Górski Karabach. Azerbejdżan ogłasza "lokalną operację antyterrorystyczną"

Katarzyna Rochowicz
Czterech policjantów i dwóch cywilów zginęło w wyniku wybuchów dwóch min w regionie Górskiego Karabachu - informują służby bezpieczeństwa Azerbejdżanu. Obwiniają o to "grupy dywersyjne ormiańskich separatystów". Azerskie władze ogłosiły we wtorek "operację antyterrorystyczną".

We wtorek Azerbejdżan opublikował oświadczenie, w którym stwierdził, że "Armenia systematycznie ostrzeliwuje pozycje armii Azerbejdżanu". "W związku z tym, podjęto lokalne działania antyterrorystyczne mające na celu zapewnienie przestrzegania postanowień Porozumienia trójstronnego" - przekazano. Azerskie władze twierdzą, że ich działania "mają na celu przywrócenie porządku konstytucyjnego". Według Baku (stolica Azerbejdżanu) operacja antyterrorystyczna jest konieczna, aby stłumić "prowokacje na dużą skalę" i wypchnąć ormiańskie wojska. 

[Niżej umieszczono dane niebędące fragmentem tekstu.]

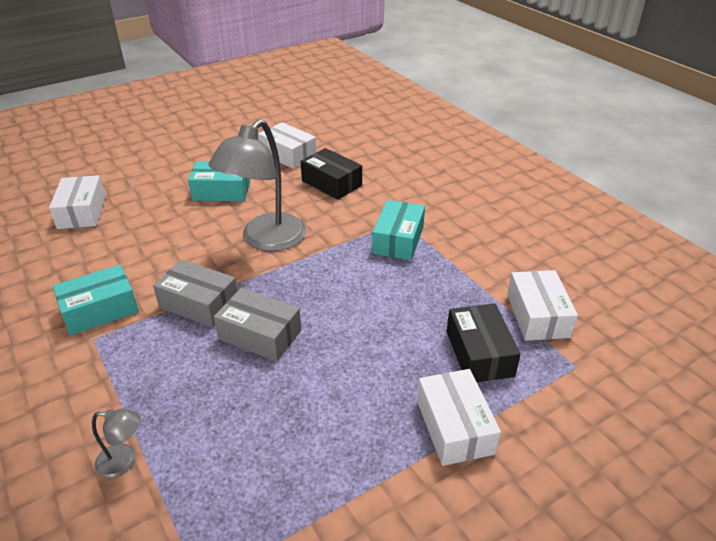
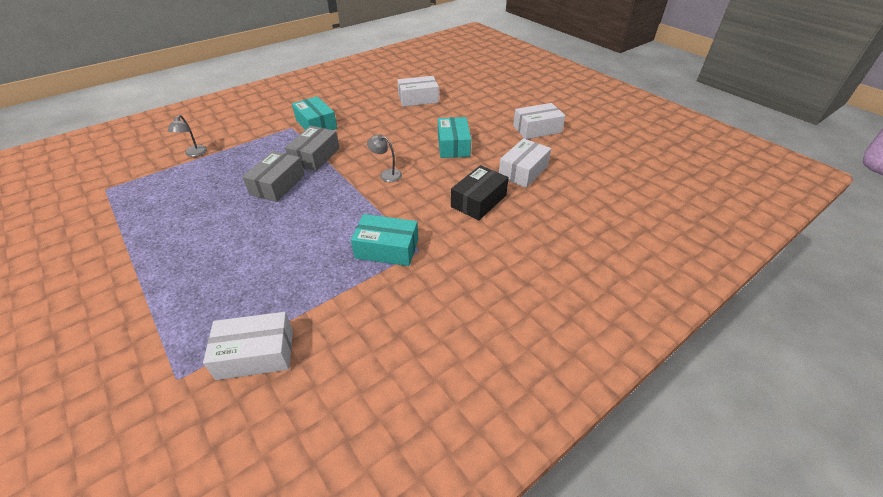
camera: 85 degrees right, 5 degrees up
(266, 240) = (386, 174): grey lamp -> grey lamp, size x0.43
(454, 427) = (150, 285): white box -> white box (537, 129)
(479, 353) = (219, 303): black box -> none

Zobacz wideo Pokaz polskiego wojska "Jesienny Ogień 23". Zaprezentowano nowoczesny sprzęt

MON Armenii: Strona azerska sama naruszyła zawieszenie broni 

Armenia szybko zareagowała na te doniesienia. "Oświadczenie wydane przez Ministerstwo Obrony Azerbejdżanu, twierdzące, że 19 września około godziny 11:45 jednostki Armii Obrony naruszyły zawieszenie broni w regionie Askeran przy użyciu moździerzy i broni strzeleckiej, rzekomo powodując obrażenia u dwóch azerbejdżańskich żołnierzy, jest całkowicie fałszywe i nieprawdziwe. Jak informowaliśmy wcześniej, strona azerska sama naruszyła zawieszenie broni w wyżej wymienionym kierunku, używając broni strzeleckiej i moździerzowej" - napisano w komunikacie.

Ministerstwo Obrony Armenii poinformowało, że "od godziny 14:00 sytuacja na granicach Republiki Armenii jest względnie stabilna". W stolicy Górskiego Karabachu Stepanakercie zauważono azerskie drony. Słychać także wybuchy, wyją syreny. Armeńskie media donoszą o ostrzale miasta przez wojska Azerbejdżanu.

W regionie Górskiego Karabachu doszło do dwóch wybuchów. Są ofiary

We wtorek poinformowano także, że dwóch mężczyzn zginęło w wyniku wybuchu w obwodzie chodżawenskim, a czterech policjantów - w drodze na miejsce pierwszego wybuchu. Do eksplozji doszło w strefie "tymczasowego rozmieszczenia rosyjskiego kontyngentu sił pokojowych" wysłanego przez Moskwę w 2020 roku w ramach porozumienia o zawieszeniu broni między Armenią a Azerbejdżanem. Policjanci byli w drodze do kontrolowanej przez Azerbejdżan Szuszy - osady zdobytej przez separatystów podczas wojny w 2020 roku.

Azerbejdżan wszczął śledztwo w tej sprawie pod kątem terroryzmu. Do zdarzeń doszło dzień po wznowieniu dostaw pomocy do separatystycznych terytoriów Górskiego Karabachu, co wzbudziło nadzieję na złagodzenie napięć między Armenią a Azerbejdżanem. Region, o który Baku i Erywań toczyły dwie wojny, jest mocno zaminowany.

Przypomnijmy, że w poniedziałek 12 września ubiegłego roku Azerbejdżan rozpoczął zmasowany atak zbrojny na Armenię. Konflikt o Górski Karabach trwa od upadku Związku Radzieckiego w 1991 roku. W walkach we wrześniu ubiegłego roku zginęło po obu stronach ponad 300 żołnierzy. W 2020 roku wybuchły walki między Azerbejdżanem a Armenią. Zakończyło je zawarte za pośrednictwem Rosji porozumienie, na mocy którego Armenia miała oddać część spornego terenu, a rosyjskie siły pokojowe zostały rozmieszczone w tak zwanym korytarzu laczinskim łączącym Górski Karabach z Armenią. Górski Karabach jest zamieszkały w zdecydowanej większości przez Ormian.